Smokemaster - cute! ...lol...That little sweet sounds yummy and the real milds sound like something I need to look into (the search is on! ;o)) I did not no about the change in heat with roasting and waxes when you left then to ripen longer...only get that from someone who's grown them...thanks!
Becky - Thanks for kicking in especially with the hint on the Joe E Parker specifically. That's nice to know to watch if I try that one.
You guys have been amazing so far...anyone else? I've got a dozen sticky notes I need to type out to put in a journal of some kind before I get completely lost...lol...Hugs and Thanks so much...keep em coming...
Not exactly sweet, but not hot either, is Holy Mole! Has a wonderfully smoky flavor that serves well in Mexican dishes, and is very prolific. I also like the Aconcagua and Cubanelle, and last year's Pont du Paris totally Wow'd us. Just kept going and going and going...
My favorite is Tollies Sweet. Here in Maine, it can be tough to grow peppers to maturity.
Very Productive, great flavor, and is one of the few to reach the red stage in Maine by the time frost hits.
It is an OP, so you can save seed if you are so inclined.
Another good one is Gypsy. Very prolific and good taste. Can be thrown into anything you are cooking for supper.
I have grown both the Red Marconi and Chervena Chuska.
The years I grew them, they did not produce yields even close to what I get from Tollies. But, we have a very small window of warm season, so that can make a difference.
The Marconi had very few fruits, but I plan on trying the Chervena again. I love red peppers.
Another one I am growing this year is Sweet Pickle. I got it in a trade and expected a small ornamental, but it is very prolific and now I am wondering if there are more than one varieties with this name because the peppers are quite large, not ornamental size. This I think is the canning/pickling variety.
I may be saving those seeds.
The same bug that bites us with the tomatoes seems to bite us with peppers. LOL
Thanks for the word. I think I need to put those on my wish list. My neighbor invited me over to see her flower bed this evening and I discovered she'd been holding out on me. I rescued a few pods of what looks like that 5 color ornamental that I can't remember the name of just this minute. I know I must have some kind of illness compelling me to collect all this stuff.
I got the Pont du Paris from the Seed Library in upstate NY. Check them out as they are a very worthy organization. Membership is only $10 a year, and they are trying to save and share many local and special heirlooms. They have regular "sales", then they also have their Library, where you check out seeds and return them at the end of the season, from your own saved seed. Very cool, and they have some fun varieties.
Loooong and sweet, great for stuffing and cooking and eating fresh. And I do have some seed that I saved last season, so I can send you some if you want to d-mail me your addy. (Even if you're in the exchange - it helps for me to have a "flag" for my poor memory!)

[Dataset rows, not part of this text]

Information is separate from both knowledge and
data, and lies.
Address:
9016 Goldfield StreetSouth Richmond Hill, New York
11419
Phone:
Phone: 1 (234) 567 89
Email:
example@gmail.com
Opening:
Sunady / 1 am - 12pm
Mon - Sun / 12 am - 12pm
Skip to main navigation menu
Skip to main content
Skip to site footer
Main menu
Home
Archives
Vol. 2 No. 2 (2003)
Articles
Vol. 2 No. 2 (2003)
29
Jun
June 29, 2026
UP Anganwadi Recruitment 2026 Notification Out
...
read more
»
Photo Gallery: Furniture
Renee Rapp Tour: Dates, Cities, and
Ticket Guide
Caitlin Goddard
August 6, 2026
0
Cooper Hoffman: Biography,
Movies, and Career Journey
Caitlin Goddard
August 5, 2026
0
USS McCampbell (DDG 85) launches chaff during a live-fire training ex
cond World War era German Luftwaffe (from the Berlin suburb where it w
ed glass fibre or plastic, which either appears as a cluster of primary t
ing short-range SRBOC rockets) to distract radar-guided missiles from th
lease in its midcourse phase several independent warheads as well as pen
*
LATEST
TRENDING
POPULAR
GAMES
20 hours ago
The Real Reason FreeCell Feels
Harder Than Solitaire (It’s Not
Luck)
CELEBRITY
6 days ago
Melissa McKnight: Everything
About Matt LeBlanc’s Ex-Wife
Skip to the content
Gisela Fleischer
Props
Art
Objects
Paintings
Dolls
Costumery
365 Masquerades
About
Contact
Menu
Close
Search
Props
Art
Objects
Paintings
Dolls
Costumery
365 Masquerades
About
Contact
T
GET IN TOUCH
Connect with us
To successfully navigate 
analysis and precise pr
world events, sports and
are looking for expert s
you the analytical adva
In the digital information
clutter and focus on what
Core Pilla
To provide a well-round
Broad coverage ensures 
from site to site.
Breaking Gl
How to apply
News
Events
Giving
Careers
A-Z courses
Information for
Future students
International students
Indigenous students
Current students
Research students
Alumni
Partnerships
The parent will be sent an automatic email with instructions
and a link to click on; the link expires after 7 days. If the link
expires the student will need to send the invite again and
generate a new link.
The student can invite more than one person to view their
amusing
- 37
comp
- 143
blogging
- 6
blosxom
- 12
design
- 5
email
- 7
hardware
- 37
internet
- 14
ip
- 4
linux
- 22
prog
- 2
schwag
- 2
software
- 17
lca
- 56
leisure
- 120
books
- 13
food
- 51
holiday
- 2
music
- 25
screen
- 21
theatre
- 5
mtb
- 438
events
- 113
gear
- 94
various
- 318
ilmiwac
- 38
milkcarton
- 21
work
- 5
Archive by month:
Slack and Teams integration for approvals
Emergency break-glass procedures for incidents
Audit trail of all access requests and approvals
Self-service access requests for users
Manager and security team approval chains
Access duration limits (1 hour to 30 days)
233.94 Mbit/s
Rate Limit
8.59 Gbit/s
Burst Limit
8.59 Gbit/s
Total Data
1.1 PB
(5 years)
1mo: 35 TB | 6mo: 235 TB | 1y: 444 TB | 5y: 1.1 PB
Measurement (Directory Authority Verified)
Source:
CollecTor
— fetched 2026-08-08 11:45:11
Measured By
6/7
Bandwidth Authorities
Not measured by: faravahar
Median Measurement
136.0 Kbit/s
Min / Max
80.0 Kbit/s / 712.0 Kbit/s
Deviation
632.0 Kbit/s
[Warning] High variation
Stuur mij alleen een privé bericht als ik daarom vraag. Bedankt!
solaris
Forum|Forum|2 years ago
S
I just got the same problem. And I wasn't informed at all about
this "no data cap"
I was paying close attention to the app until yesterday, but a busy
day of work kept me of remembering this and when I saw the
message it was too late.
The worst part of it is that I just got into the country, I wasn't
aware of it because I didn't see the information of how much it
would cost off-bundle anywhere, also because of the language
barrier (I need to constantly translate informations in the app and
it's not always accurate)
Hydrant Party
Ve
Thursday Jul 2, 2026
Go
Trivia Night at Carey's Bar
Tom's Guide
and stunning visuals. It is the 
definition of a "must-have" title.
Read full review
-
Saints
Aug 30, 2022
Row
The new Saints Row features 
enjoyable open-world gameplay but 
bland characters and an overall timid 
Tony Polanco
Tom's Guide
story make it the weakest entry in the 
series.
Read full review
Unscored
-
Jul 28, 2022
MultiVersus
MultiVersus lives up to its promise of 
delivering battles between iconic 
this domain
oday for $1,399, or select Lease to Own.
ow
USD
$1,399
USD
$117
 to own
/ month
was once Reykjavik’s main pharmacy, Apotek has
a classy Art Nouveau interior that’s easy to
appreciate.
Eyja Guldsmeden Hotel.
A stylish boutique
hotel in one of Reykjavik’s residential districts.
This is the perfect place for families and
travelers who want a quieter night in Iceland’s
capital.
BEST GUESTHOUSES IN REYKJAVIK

I "think" this is a photo of them, can't be 100% positive from the thumbnail - will let you know in a minute!
Probably my top two sweets this year were Gypsy (super productive, and started producing earlier than any others) and Giant Marconi, just loaded with peppers.
You might really enjoy this article. I learned a lot from it on non-bells. I'd just about given up on being able to grow sweets, because all my bells rotted out. You'll see a lot of the same names you've seen listed here!
The sweet peppers I have tried are Red Marconi, Jimmy Nardello's, regular
bell peppers and Banana Peppers. I did not find the Red Marconi to be thin
walled. It is sweet and I will be growing it again next year, but the Jimmy
Nardello's, which are thin-walled and smaller, had a much better flavor.
This last year I fed my peppers more and it made a difference. I actually
had some nice bell peppers. Next year I will be growing tons of peppers.
Some of the new varieties will be Golden Marconi, Antohi Romanian, Chervena
Chushka, Tollie's Sweet Italian, Cubanelle and of course hot peppers.
Oh, CajuninKy--Those Purple Beauty Peppers look very nice. The closest
I'm coming to that color next year will be Mini Brown Bell Pepper.